The socks include some synthetic fibers, but what’s touching your skin is all natural, Flanigan says.
“You’ve got 100 percent smartwool yarn against skin,” Flanigan says. “The benefit for the consumer, the race department, the instructor or ski partroller is SmartWool does a lot of things better than synthetic.
“It takes moisture off your skin faster than any synthetic fiber. It regulates your temperature better, so you’ll keep warm when you’re cold and cool when it’s warm.”
Aside from local toes, the SmartWool logo will appear on Vail Resorts promotional and marketing materials including their trail maps, grooming reports, Web sites and various Resort brochures. Paying homage to their ski racing roots, SmartWool also had a sponsorship presence at the 2003 Chevy Trucks “Birds of Prey” World Cup Downhill Races at Beaver Creek this weekend.

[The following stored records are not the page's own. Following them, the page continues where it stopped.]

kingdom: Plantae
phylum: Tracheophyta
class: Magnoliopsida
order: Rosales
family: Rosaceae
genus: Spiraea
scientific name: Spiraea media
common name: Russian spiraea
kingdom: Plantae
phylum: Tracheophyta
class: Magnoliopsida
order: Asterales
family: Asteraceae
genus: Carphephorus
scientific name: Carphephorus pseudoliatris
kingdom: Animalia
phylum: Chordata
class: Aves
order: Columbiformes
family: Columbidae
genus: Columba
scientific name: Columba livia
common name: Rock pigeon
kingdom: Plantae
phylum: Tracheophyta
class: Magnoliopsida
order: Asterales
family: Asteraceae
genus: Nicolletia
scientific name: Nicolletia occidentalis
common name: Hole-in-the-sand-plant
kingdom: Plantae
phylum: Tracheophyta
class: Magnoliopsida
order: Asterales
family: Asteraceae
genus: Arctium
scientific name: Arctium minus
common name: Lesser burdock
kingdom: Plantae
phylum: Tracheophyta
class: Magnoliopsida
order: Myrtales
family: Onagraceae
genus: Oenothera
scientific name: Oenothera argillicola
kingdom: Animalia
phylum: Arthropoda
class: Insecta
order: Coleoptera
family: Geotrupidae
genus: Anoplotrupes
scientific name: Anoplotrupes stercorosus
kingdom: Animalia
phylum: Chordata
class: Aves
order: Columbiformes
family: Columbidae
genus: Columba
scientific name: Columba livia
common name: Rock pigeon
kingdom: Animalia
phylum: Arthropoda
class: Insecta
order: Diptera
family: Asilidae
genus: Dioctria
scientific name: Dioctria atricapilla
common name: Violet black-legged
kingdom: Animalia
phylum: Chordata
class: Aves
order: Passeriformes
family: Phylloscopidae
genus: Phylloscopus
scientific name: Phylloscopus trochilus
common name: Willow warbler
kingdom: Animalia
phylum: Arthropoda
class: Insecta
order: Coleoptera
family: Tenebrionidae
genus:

“We pride ourselves on always partnering with the pinnacle and leader within each Strategic Alliance category we embrace,” Imhof said. “We hit the mark with Smartwool and we are indeed proud to have them as a partner.”
But how do SmartWool’s work for sock puppets?
“We’ve made our mark on the map with hiking sock and our ski sock,” Flanigan said.
SmartWool also will provide a complimentary pair of ski or snowboard socks to select first-time skiers and snowboarders at Vail, Beaver Creek, Breckenridge, Keystone and Heavenly. Vail Resorts programs like “First Time Skier and Rider” and “Learn to Ski and Ride” will allow first-time skiers and snowboarders the opportunity to start out on the “right foot’ with a cozy pair of SmartWool socks, resort and company officials say.
With both companies providing opportunities and gear for year-round recreation, SmartWool socks will also become part of Vail Resorts summer activities, including hiking, biking and golf, they say.
“This is a great opportunity to educate active consumers about the superior performance and comfort of SmartWool products,” said SmartWool President Chip Coe. “We are thrilled to work with a world-class organization like Vail Resorts to enhance their guests’ experience.”
Flanigan said they are also olfactory advantages with SmartWool products.
“SmartWool is naturally odor resistant, because it’s managing moisture and temperature, bacteria which thrive in moisture isn’t able to grow on fiber or fabric,” Flanigan said.
That means you don’t have to throw your ski socks in the washing machine after every day on the slopes. Or, if you’ve got a sock-puppet performance scheduled that same night you don’t have to worry about aromatically offending your audience.
And there’s also an environmental benefit, Flanigan says, because of how SmartWool’s materials are made.
“It’s a natural renewable resource,” he says. “You would love live in a place where we harvest our raw materials, which is a lot like Vail and Steamboat. It’s an alpine environment, very pristine. There’s no way you’d want to live next where the synthetic raw materials are harvested.”
The synthetics are petro-chemical based, which means that raw materials may come from Middle Eastern oil suppliers, and processed in a chemical plant. SmartWool’s ingredients come from sheep.
“The sheep are sheared and live another year to get sheared again,” Flanigan said. “They’re not being harmed and when goes the material goes back into the earth, it’s not going to be in a landfill for a 100 years.”
That’s means plenty of eco-friendly sock puppets.